From 2002 to 2006 she worked in the office of the French President Jacques Chirac in Paris, as policy analyst to Jerome Monod who at that time was the President's Chief Advisor.

In 2007, she was a Private Wealth Management Summer Associate for Goldman Sachs London, post which she worked as Hedge Fund Manager at HSBC Hedge Funds in Paris.

In 2009, she quit investment banking. This was in the same week that she completed her PhD in Political Sciences in 2009 from Institut d'Etudes Politiques de Paris. In 2010 she founded the Stargazers Foundation, which aimed towards working in the domains of education and health for women in economically backward regions of India. Chatterji runs the Stargazers Foundation until today through which she carries out her philanthropic work.

In 2011 she joined the World Economic Forum as Senior Manager for Middle East, North Africa, South Asia regions. While working with the World Economic Forum, Miniya was also a Global Leadership Fellow of the World Economic Forum. Through the latter, she has also completed an Executive Management Programme in Leadership from The Wharton School, Columbia University, as well as from INSEAD.

In 2014 Chatterji returned to India after 14 years, to be Chief Sustainability Officer of the $3.8 billion Jindal Steel & Power Ltd. She founded Sustain Labs Paris in 2018.

==Jindal Steel and Power Ltd==
In June 2014, Chatterji returned to India after 14 years of living her entire adult life abroad, to join Jindal Steel & Power Group of Companies, as their chief sustainability officer. She was responsible for setting up the JSPL's Business Sustainability division and led a global team across countries including India, South Africa, Oman and Australia. She created and implemented business strategies for the mid and long term holistic success of the US$3.14 billion steel, power, infrastructure global business conglomerate. She published various editions of JSPL's Business Sustainability report as per GRI (Global Reporting Initiative) G4 framework.

==Sustain Labs Paris==
Chatterji parted ways with JSPL in September 2017, to establish her entrepreneurial brainchild "Sustain Labs Paris".

==Writer and columnist==
Published by Penguin Random House, Indian Instincts (book), was launched in January 2018. The book is a set of 15 inter-linked essays on the quality of freedom and equality in India. It positions itself as a defining and influential work, one that would be able to explain the idea of India and ‘Indianness’ for several years to come, in its rightful and deserved context. The book's rights were bought over by Sampark Publications for its Bengali translation and by Penguin for Indian Instinct's French translation.

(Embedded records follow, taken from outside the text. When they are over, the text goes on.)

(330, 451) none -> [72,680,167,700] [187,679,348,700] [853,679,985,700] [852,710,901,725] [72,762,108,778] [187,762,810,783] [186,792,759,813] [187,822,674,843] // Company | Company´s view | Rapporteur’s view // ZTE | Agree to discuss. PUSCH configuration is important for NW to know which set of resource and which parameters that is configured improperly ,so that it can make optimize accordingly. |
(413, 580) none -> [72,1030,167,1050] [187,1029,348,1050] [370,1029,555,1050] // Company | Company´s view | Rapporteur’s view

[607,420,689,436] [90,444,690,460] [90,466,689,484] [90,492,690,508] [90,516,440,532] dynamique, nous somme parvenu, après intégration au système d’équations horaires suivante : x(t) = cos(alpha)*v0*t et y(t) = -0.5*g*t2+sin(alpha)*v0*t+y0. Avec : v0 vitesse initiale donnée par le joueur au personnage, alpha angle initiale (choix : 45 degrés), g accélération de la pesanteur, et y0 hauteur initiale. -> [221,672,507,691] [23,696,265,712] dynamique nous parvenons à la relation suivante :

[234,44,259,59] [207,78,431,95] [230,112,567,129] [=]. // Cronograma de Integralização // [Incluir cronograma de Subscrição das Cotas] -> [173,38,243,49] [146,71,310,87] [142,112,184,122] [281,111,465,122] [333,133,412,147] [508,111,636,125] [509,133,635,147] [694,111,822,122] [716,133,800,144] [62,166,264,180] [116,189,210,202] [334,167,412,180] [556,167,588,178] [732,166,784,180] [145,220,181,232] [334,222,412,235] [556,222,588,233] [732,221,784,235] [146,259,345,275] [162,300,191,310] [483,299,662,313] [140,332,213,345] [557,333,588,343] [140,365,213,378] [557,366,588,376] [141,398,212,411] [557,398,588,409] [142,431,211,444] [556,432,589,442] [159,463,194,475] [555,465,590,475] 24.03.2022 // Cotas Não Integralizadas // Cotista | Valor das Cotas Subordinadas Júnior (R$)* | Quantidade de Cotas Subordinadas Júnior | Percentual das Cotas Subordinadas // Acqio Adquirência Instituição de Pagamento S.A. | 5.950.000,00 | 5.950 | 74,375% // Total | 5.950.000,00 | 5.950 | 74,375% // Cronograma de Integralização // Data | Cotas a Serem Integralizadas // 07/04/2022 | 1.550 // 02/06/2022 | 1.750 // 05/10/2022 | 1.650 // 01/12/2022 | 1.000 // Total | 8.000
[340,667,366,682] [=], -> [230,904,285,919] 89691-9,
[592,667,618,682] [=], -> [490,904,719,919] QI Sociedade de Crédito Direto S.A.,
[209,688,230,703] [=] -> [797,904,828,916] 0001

She is a columnist for The Indian Express, The Pioneer, and Harvard Business Review. She is represented by literary agent David Godwin in London.

==Stargazers Foundation==
Chatterji founded the Stargazers Foundation, a Not-for-Profit organization in 2010. It currently works for rehabilitating the 11 million children living on the streets in India.

==Awards and recognition==
She has won numerous awards. On an individual level, she has been awarded by the Navoothan Foundation, for her personal social commitment. She has also been awarded the prestigious CSR India award 2016 for corporate social responsibility. She was awarded as India's most influential leader in the field of sustainability at the India Sustainability Leadership Summit and Awards in 2018. In 2019 she was named in Business World's 40 under 40 Most Influential Business Leaders in India list. Thereafter, in recognition of her works, Chatterji has also been on the cover of Business Asia and Gulf News Friday Magazine.

==Personal life==
Chatterji is married to businessman Chirag Lilaramani. They have one son. Miniya is passionate about textiles contemporary art and hand-looms, which got her featured on the cover of Raw Mango's look book 2015, as well as Vogue.